## Your assignment:
Wherever a picture sits, omit it. Output the rest of the listing exactly.

## Data block:
··········
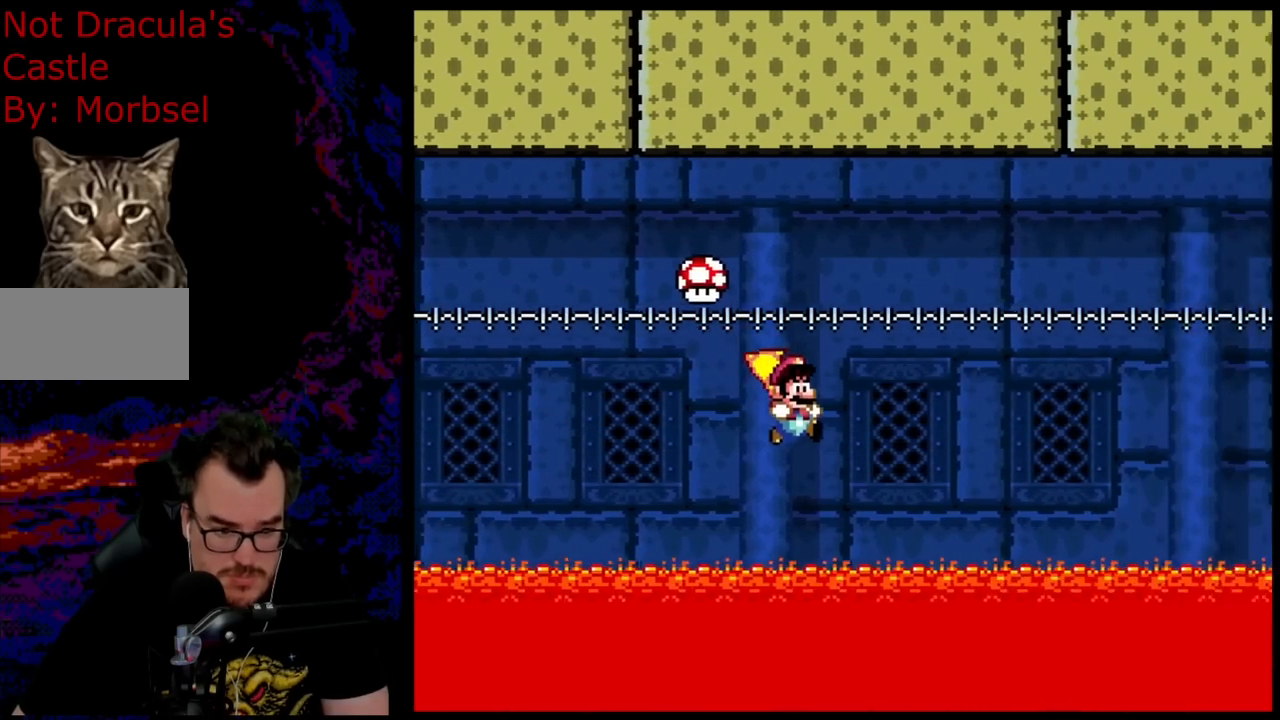
{"buttons": ["B", "Y", "DPAD_RIGHT"], "events": []}
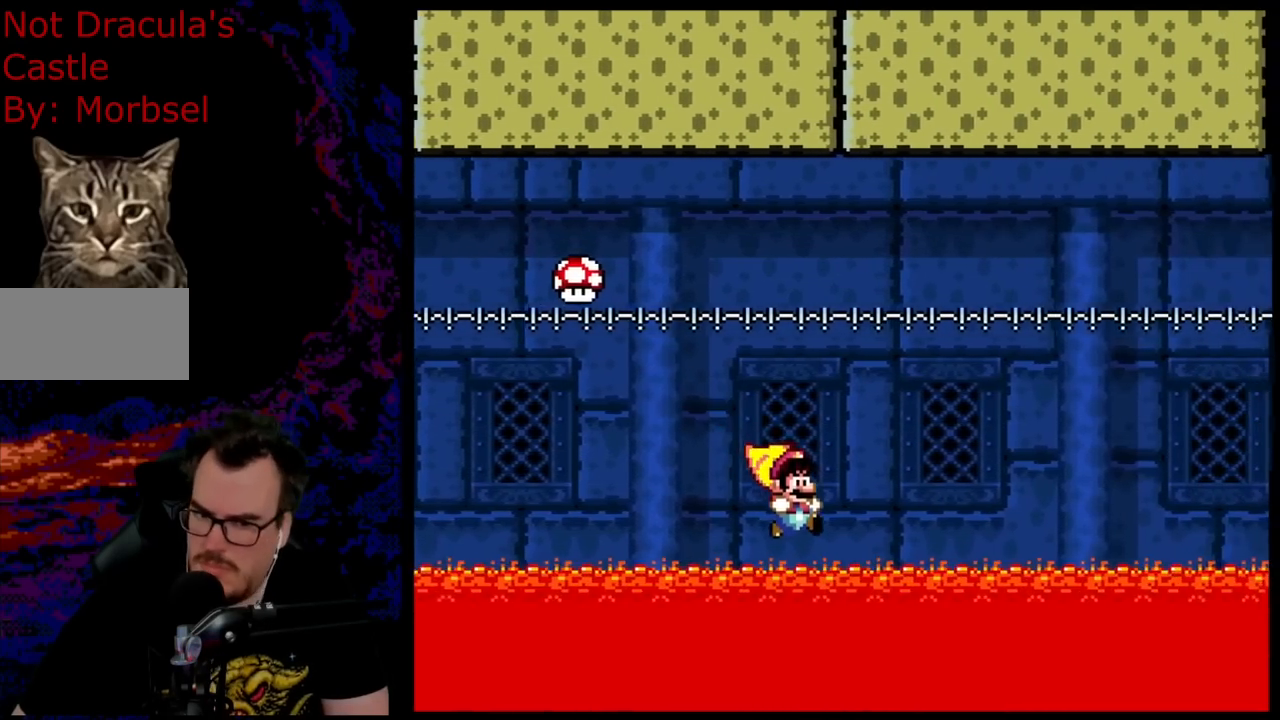
{"buttons": ["B", "Y", "DPAD_RIGHT"], "events": []}
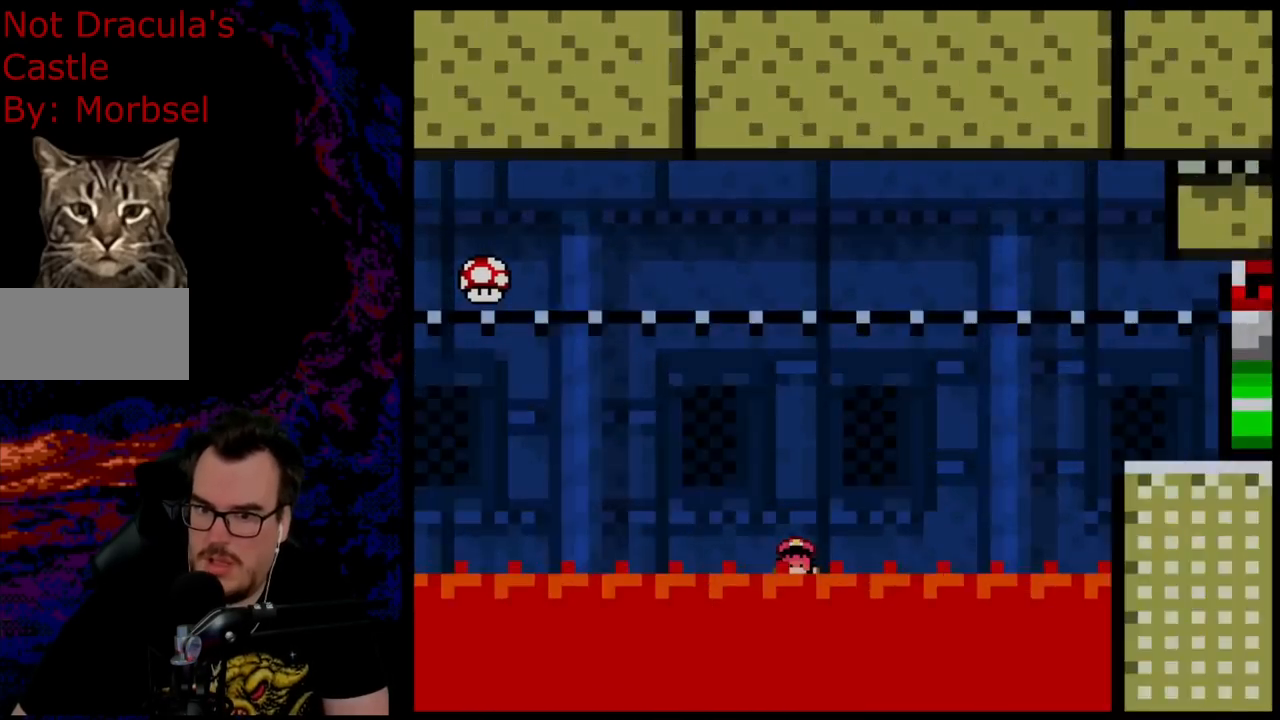
{"buttons": ["B", "Y"], "events": [[17, "DPAD_RIGHT", "up"]]}
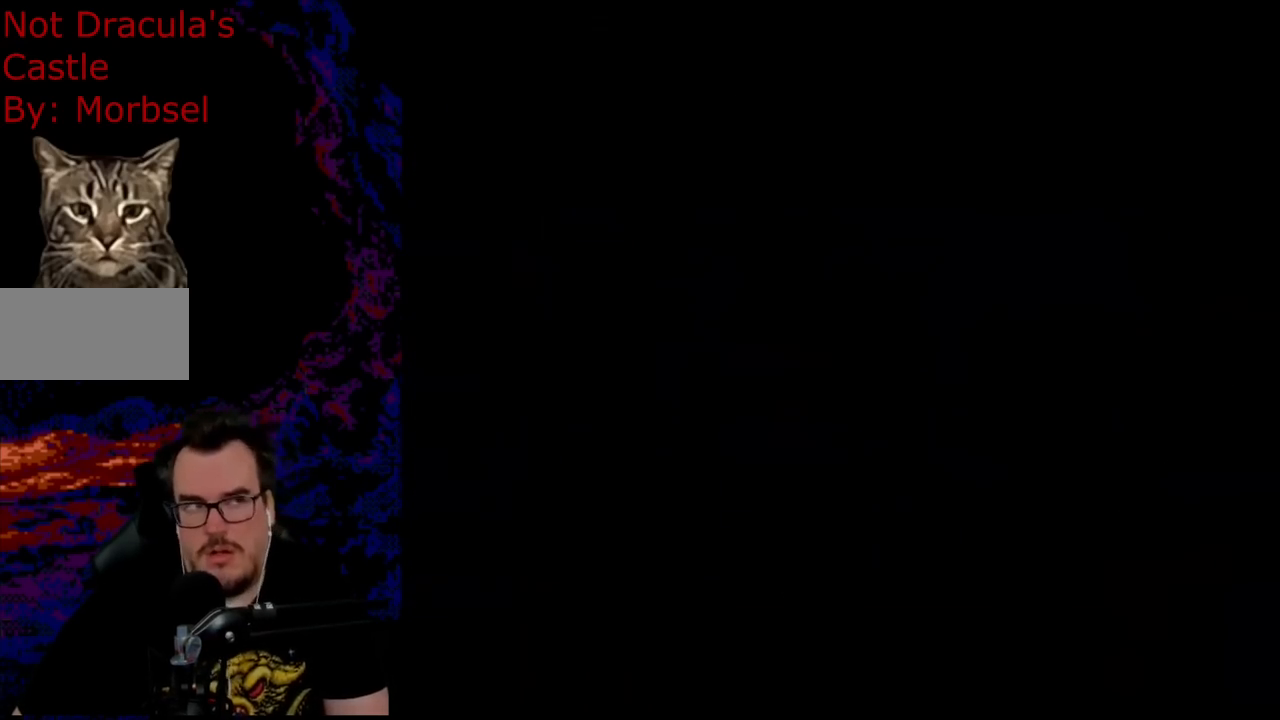
{"buttons": ["B", "Y"], "events": []}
··········
## Exercise response:
{"buttons": ["B", "Y", "DPAD_RIGHT"], "events": []}
{"buttons": ["B", "Y", "DPAD_RIGHT"], "events": []}
{"buttons": ["B", "Y"], "events": [[17, "DPAD_RIGHT", "up"]]}
{"buttons": ["B", "Y"], "events": []}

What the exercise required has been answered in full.